Note: This article was amended on the 8th of April to clarify aspects of the legal disputes which have and are occurring as well as individuals involved.
The world and NUIG in particular woke up to yet another MeToo scandal this week within the ranks of Irish Trotskyism, as another senior PBP activist was put against the wall in the face of uncouth conduct towards women.
The allegations centre around vice auditor of PBP in NUIG, Cian Mortimer, as well as candidate for Welfare Officer for the student union, who publicly admitted to and was subsequently denounced by his party for taking improper pictures of women.
In a since deleted social media post, Mortimer admitted to taking an inappropriate picture of a woman without her permission while under the age of 18, describing it as his grappling with his own sexuality at the time. In addition he mentioned his apology was pre-emptive in the face of the woman in question coming forward.
Following on from this and from their official Twitter account, People Before Profit issued a statement condemning Mortimer for his actions. The statement, originally not naming Mortimer, was amended to include his name. This occurred following a backlash from those claiming the PBP branch was obfuscating his identity in a bid to protect predators.
Previously a rising star within the party, as well as a feature of the local antifascist scene with GARN (Galway Against Racism Network), formerly headed up by the disgraced Joe Loughnane, Mortimer came to our attention recently due to his spearheading of a deplatforming initiative at the college, as reported on by The Burkean just last week.
Aiming to explicitly ban various right-wing groups from a platform on NUIG, including anti-trans feminists, the motion was severely watered down following a SU debate, where many students called into question its excessiveness.
Aside from attempts at deplatforming opponents with the assistance of the SU, Mortimer came to prominence over his entanglements with the Simeon Burke. A family of conservative Christians, the Burkes came to national attention due to NUIG’s attempt to ban them from student life due to their stance against same sex marriage.
Last month Mortimer became a brief cause célèbre for the campus Left, on account of legal drama between himself, the university and Simeon Burke. It was over a meme of his directed at a member of the family, Simeon Burke, ironically deemed as hate speech by the college. Anxious to avoid further legal turbulence, Mortimer was asked to delete the meme, thus giving rise to the hashtag #FreeCian and further legal threats being issued to additional college publications for their reporting on the matter.

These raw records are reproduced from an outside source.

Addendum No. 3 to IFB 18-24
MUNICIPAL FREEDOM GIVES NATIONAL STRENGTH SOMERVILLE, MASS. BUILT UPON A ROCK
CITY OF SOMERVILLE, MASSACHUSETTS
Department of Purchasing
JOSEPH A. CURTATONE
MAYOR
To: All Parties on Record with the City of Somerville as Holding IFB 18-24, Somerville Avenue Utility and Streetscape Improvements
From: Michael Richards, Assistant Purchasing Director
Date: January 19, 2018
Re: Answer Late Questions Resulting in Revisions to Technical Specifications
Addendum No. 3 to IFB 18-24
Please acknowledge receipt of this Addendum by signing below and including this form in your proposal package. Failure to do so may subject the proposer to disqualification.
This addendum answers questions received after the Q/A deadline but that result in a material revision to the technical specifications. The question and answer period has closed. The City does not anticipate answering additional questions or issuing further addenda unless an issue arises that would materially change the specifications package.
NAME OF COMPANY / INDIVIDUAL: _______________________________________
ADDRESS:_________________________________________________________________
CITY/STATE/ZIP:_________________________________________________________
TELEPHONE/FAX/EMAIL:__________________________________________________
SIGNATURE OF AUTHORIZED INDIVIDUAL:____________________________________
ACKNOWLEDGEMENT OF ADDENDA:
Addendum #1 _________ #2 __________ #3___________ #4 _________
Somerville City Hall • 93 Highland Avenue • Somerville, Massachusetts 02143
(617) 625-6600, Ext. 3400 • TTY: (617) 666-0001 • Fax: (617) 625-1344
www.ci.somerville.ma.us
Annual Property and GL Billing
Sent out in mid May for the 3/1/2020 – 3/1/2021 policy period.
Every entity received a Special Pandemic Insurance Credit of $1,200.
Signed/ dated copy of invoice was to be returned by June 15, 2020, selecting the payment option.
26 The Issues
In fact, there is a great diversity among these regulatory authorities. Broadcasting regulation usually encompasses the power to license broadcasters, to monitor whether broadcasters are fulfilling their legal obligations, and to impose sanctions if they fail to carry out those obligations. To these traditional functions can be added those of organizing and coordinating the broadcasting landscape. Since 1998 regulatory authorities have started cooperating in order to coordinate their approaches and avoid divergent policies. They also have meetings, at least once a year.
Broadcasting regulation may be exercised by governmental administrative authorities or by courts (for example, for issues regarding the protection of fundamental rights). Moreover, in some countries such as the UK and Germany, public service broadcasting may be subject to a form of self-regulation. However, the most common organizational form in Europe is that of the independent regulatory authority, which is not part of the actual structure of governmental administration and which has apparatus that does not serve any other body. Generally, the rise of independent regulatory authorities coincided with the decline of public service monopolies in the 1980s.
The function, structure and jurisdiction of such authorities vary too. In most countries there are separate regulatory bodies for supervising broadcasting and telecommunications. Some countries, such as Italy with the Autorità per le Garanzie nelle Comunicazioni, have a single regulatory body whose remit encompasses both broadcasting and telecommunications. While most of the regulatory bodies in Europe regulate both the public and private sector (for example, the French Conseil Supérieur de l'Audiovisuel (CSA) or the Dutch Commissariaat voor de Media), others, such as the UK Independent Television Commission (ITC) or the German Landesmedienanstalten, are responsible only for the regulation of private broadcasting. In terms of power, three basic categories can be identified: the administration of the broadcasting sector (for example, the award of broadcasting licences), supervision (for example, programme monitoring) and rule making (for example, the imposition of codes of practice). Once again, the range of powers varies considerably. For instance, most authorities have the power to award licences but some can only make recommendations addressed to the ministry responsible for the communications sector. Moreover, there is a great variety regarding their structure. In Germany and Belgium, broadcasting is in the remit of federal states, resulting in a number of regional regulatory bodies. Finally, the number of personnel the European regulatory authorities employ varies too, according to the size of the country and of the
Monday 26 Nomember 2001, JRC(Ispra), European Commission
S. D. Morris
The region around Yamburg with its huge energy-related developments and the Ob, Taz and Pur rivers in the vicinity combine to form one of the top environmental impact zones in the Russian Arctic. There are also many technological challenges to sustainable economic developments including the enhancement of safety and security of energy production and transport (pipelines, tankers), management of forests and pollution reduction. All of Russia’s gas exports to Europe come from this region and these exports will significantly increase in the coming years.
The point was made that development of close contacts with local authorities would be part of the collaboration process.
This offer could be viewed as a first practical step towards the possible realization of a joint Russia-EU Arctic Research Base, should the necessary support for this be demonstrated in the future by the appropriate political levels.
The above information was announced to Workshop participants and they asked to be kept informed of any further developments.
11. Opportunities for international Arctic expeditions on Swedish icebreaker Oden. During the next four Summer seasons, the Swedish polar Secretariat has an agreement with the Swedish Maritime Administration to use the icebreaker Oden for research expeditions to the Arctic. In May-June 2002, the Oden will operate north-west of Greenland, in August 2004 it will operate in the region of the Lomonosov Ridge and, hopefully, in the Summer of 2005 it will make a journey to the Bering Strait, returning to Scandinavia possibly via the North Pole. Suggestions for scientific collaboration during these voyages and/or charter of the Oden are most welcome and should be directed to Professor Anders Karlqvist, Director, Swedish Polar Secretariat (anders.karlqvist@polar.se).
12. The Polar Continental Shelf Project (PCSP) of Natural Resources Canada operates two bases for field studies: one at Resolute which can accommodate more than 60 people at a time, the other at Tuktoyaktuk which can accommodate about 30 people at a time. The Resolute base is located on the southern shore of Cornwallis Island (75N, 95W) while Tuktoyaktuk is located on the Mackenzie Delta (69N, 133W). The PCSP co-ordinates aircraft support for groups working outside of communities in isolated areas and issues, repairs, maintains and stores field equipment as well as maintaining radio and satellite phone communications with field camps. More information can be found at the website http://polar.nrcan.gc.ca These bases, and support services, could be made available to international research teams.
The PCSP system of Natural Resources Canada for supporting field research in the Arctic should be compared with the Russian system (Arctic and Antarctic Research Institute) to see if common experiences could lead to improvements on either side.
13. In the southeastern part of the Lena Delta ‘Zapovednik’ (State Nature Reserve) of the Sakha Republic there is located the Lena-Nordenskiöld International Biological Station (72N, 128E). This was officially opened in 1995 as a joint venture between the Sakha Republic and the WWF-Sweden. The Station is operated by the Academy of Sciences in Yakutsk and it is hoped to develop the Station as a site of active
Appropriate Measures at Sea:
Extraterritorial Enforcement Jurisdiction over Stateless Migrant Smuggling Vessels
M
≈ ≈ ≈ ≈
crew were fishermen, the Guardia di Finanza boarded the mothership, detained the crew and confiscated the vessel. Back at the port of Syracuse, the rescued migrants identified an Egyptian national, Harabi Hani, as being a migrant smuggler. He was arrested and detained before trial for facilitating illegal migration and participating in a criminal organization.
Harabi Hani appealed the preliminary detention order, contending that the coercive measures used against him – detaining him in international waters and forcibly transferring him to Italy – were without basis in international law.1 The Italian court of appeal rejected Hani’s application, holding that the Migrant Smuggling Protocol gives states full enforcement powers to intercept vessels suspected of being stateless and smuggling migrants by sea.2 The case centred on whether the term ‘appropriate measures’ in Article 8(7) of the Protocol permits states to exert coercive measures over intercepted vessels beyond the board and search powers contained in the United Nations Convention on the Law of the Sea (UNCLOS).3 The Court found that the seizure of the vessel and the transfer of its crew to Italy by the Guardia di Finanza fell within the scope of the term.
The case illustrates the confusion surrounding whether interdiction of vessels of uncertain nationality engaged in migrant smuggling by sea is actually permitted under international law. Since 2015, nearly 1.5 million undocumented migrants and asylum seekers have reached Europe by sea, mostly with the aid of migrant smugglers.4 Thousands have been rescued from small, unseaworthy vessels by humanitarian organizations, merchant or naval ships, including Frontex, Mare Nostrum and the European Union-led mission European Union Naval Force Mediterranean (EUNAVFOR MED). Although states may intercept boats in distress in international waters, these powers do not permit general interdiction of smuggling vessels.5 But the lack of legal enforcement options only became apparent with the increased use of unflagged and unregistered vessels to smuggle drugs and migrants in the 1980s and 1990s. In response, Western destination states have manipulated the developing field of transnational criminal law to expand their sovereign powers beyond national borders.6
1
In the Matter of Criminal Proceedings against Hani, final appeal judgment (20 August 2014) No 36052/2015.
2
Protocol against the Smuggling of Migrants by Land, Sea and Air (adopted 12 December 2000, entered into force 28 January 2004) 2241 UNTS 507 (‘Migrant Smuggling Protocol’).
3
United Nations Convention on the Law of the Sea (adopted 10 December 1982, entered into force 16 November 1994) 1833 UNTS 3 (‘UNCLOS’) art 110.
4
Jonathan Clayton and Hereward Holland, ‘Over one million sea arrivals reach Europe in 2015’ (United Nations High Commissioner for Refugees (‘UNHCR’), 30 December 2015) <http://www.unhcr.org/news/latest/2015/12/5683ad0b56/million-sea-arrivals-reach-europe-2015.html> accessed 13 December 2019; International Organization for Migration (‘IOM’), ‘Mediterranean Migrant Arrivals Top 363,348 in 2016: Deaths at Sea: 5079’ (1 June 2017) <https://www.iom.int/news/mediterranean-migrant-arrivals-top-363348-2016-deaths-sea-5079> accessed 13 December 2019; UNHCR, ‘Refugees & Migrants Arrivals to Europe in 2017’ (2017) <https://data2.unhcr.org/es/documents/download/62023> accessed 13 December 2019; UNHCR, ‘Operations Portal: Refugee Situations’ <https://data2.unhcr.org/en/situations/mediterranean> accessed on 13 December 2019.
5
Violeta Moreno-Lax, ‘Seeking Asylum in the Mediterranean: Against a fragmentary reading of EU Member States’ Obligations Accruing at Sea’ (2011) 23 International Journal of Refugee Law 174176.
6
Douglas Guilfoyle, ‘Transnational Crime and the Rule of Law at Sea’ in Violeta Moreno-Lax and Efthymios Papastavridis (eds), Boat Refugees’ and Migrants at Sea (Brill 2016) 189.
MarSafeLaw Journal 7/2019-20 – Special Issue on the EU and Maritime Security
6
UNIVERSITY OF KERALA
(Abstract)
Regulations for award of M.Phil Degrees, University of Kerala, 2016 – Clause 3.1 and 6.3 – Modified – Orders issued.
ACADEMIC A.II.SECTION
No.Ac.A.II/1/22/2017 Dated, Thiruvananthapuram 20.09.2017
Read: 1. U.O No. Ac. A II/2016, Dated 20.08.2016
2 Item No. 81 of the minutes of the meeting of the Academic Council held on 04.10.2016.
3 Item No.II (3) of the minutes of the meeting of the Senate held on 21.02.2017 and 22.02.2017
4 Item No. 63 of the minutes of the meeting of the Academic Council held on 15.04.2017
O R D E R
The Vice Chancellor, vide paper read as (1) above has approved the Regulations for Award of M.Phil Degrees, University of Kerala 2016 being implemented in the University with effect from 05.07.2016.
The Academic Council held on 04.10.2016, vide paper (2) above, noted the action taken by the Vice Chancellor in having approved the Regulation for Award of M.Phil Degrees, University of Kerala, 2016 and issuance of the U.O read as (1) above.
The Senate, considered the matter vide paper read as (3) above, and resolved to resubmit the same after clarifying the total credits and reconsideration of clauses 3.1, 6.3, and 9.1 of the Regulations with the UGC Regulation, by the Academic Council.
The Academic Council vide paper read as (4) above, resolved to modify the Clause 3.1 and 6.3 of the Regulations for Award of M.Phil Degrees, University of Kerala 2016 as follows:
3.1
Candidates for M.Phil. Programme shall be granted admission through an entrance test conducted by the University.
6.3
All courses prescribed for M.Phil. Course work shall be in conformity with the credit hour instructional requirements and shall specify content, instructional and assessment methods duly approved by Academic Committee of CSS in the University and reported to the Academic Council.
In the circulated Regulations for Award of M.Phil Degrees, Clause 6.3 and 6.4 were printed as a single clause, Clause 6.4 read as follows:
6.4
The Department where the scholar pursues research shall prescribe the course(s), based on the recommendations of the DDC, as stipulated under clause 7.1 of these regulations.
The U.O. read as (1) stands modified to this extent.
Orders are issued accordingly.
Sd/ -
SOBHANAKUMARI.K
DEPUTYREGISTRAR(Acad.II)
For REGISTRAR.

Those with longer memories may recall that this is not the first time the tempestuous world of Galwegian Trotskyism was laid bare following the political immolation of Joe Loughnane. Loughnane, a PBP candidate for Galway and NUIG regular, had his political career smashed to bits, alongside the phone of his then partner, Róisín Nic Lochlainn, following on from public accusations of improper conduct towards said partner. Incidentally, Nic Lochlainn is now Vice President of the NUIGSU.
In the subsequent weeks, further insight into Loughnane’s behaviour emerged with tapes of him admitting to allegedly running drugs being made public, as well as various PBP members documenting alleged incidents of sexual harassment covered up by the party hierarchy.
PBP itself is increasingly tarred with having a sordid attitude towards internal victims of abuse, with many on the Irish Left accusing it of a culture of coverup. In September this magazine reported on various accusations to do with abused women relating to the party’s housing activism in South-West Dublin.
On the whole, the allegations levelled against Mortimer, while relatively minor, point to a rather hypocritical nature within the party, vis-à-vis the treatment of women. A party that makes hay out of chastising others, including social conservatives, about its attitude towards women has arguably the highest density of abusers within its number.
Beyond this passing university fracas, every indicator points to rising dysfunctionality within the ranks of the Irish Left severely undermining their political striking capability, as working relationships between the genders become untenable. The radical Right may still remain an electoral and cultural footnote, but against such babyish opponents anything can happen this decade. Especially as the way is cleared out on account of maladjusted personality types flocking to the red banner.